In the last lecture, we talked about the relationship between the velocity of a robot's joints and the velocity of the robot end-effector, the rate of change of the pose of the robot end-effector. And, we talked previously about these two robotic problems, the forward kinematic problem and the inverse kinematic problem and then we introduced this velocity transform problem.
In our last lecture, we did everything in two-dimensional space. This we have seen a number of times through this course. Things are pretty easy in two dimensions. They get much more complex in three dimensions. In this lecture, we are going to do it in three dimensions.
So now, we are going to define what does it mean, this psi dot, in terms of three-dimensional pose changing with time. So, first, we’re going to describe what mathematical object this psi dot is and then we’re going to work on the relationship between joint angle rates and pose rate.
Now, as we do this, there are some advanced concepts and, if you are not particularly strong at maths, you don’t have background in differential calculus, your not too comfortable with linear algebra and we've done a bit of linear algebra already. We used matrices and vectors, but this is going to be perhaps matrix and vector used at a more advanced level.
If you are not too comfortable with these concepts, you might struggle with this particular lecture. So, your options are just to try and skim through the lecture, observe the gist of what I’m trying to say even if you don’t get all of the details. Maybe look at some, some additional textbooks. Do some more reading to get the, the prerequisites that you are going need to understand that. So, just a little bit of a, of a warning before we get in to the details of it.

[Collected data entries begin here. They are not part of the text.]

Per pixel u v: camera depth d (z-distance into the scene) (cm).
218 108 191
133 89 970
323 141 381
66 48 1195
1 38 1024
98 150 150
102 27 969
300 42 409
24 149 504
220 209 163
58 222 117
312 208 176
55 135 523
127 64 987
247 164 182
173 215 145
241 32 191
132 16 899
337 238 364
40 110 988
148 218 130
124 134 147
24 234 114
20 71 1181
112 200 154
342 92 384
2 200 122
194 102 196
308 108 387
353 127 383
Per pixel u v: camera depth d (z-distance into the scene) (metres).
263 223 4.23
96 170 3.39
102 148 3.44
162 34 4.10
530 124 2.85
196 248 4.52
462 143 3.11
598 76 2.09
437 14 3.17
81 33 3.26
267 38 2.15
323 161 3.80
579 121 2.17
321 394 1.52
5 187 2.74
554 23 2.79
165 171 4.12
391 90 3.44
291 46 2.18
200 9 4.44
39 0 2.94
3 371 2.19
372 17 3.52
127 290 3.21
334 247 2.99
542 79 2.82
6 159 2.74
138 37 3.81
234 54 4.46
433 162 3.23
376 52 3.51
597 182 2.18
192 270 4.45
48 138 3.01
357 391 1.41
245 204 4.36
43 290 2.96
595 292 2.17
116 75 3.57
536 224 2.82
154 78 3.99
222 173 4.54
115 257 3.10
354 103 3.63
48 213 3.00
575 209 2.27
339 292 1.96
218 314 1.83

We will learn about the relationship, in 3D, between the velocity of the joints and the velocity of the end-effector — the velocity kinematics. This relationship is described by a Jacobian matrix which also provides information about how easily the end-effector can move in different Cartesian directions. To do this in 3D we need to learn about rate of change of orientation and the concept of angular velocity.
This content assumes high school level mathematics and requires an understanding of undergraduate-level mathematics; for example, linear algebra - matrices, vectors, complex numbers, vector calculus and MATLAB programming.